Diagram showing the four framework processes, with the Informing segment highlighted.



​As a parent or close other you need to 

  • tell hospital staff how you know that your family member is in pain and unwell

  • alert hospital staff when your family member shows signs of getting worse

  • repeat information for different hospital staff as you move to various parts of the Emergency Department

  • answer hospital staff questions as specifically as possible and avoid information that may not be needed or relevant at that time 

Diagram showing the four framework processes, with the Collaborating segment highlighted.

Collaborating is when you


  • stay calm during extended waits and tell hospital staff when and why you become worried about your family member

  • share information about how to best support your family member with disability support workers, if they are with them when they go to hospital

  • if relevant, work with your family member's disability support worker or other house staff to develop a Hospital Passport or other written information that goes with them to hospital

  • make sure the Hospital Passport (or similar document) contains your contact details and/or those of a person with power of medical attorney or knowledge of the person's medical history

  • ensure you have given disability support workers permission to give your contact details to hospital staff

  • are contactable if you are not at the hospital 

Diagram showing the four framework processes, with the Supporting segment highlighted.

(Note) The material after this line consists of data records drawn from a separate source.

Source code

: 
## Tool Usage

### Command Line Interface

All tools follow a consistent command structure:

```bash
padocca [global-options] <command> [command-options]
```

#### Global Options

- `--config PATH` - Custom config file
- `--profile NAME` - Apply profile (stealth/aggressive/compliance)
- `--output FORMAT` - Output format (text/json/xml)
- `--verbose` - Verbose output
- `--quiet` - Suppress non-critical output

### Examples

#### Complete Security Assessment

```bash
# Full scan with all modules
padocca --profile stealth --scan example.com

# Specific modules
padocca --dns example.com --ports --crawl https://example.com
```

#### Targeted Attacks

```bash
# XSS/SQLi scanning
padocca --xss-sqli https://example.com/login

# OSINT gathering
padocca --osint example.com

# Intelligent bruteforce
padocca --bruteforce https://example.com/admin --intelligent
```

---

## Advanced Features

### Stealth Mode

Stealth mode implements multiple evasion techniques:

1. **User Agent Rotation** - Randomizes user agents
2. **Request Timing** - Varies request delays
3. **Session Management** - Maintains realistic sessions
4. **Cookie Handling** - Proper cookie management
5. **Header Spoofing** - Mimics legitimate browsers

Your family member will be supported when you

  • stay calm when they are distressed

  • anticipate good care even if you have had previous negative hospital experiences 

  • explain to your family member what is going to happen in ways you know they will understand

  • advocate for your family member by informing hospital staff about their needs and working with hospital staff to come up with possible ways to meet these needs


Knowing something about the hospital system will be useful background when you accompany a person with intellectual disability to hospital.

Hospital staff in Emergency Departments prioritise patients according to the urgency of their presenting problems. Long waits are frequent, but can be difficult for people with intellectual disabilities to tolerate. Family and close others may expect problems because of previous negative hospital experiences.  Problems can be avoided by collaboration with hospital staff and disability support workers (if relevant), beginning with sharing information about the person's needs as well as their presenting problems. Having someone present or contactable who can answer questions about the patient's presenting problems and history will smooth the way to accurate and efficient diagnoses and treatments. 

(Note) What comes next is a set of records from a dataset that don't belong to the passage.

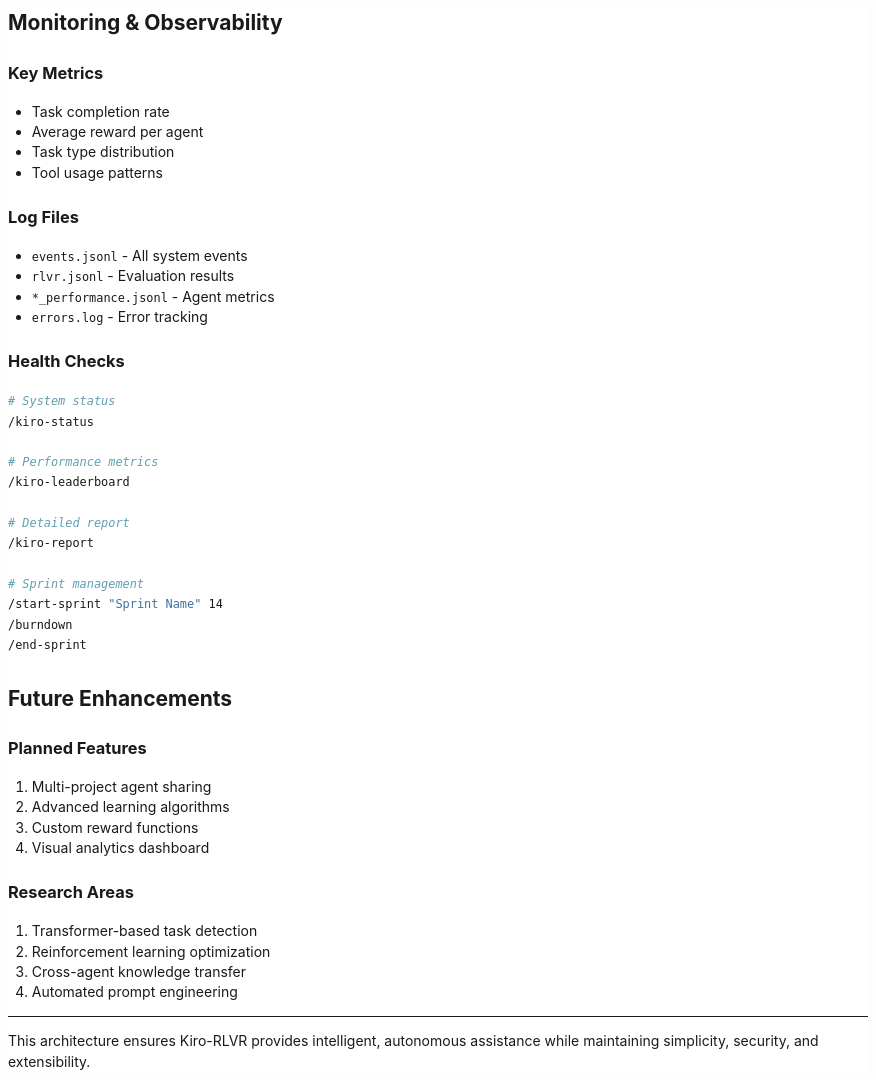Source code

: ## Monitoring & Observability

### Key Metrics
- Task completion rate
- Average reward per agent
- Task type distribution
- Tool usage patterns

### Log Files
- `events.jsonl` - All system events
- `rlvr.jsonl` - Evaluation results  
- `*_performance.jsonl` - Agent metrics
- `errors.log` - Error tracking

### Health Checks
```bash
# System status
/kiro-status

# Performance metrics
/kiro-leaderboard

# Detailed report
/kiro-report

# Sprint management
/start-sprint "Sprint Name" 14
/burndown
/end-sprint
```

## Future Enhancements

### Planned Features
1. Multi-project agent sharing
2. Advanced learning algorithms
3. Custom reward functions
4. Visual analytics dashboard

### Research Areas
1. Transformer-based task detection
2. Reinforcement learning optimization
3. Cross-agent knowledge transfer
4. Automated prompt engineering

---

This architecture ensures Kiro-RLVR provides intelligent, autonomous assistance while maintaining simplicity, security, and extensibility.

You can find further information in Resources about hospital emergency department processes.



These are provided to support your learning, individually or in a group. You can write responses in the workbook sections available for download. 

Consider experiences you have had accompanying  your family member with intellectual disability to an Emergency Department. In the workbook provided, 

  1. List features of an Emergency Department that present particular difficulties for your family member.

  2. Identify the supports that did or could have helped reduce distress for your family member or you.

  3. Describe how hospital staff eased that distress or how they could have eased it.

  4. If your family member lives in supported accommodation, such as a group home, do you know if they have a document/ folder/ hospital passport with information that should be shared with hospital staff? 

  • If yes, list the type of information in the document/ folder/ hospital passport.

  • If not, list the information you feel should be in the document/ folder/ hospital passport.

(You may want to download the template for a Hospital Passport under the Resources tab and complete it.)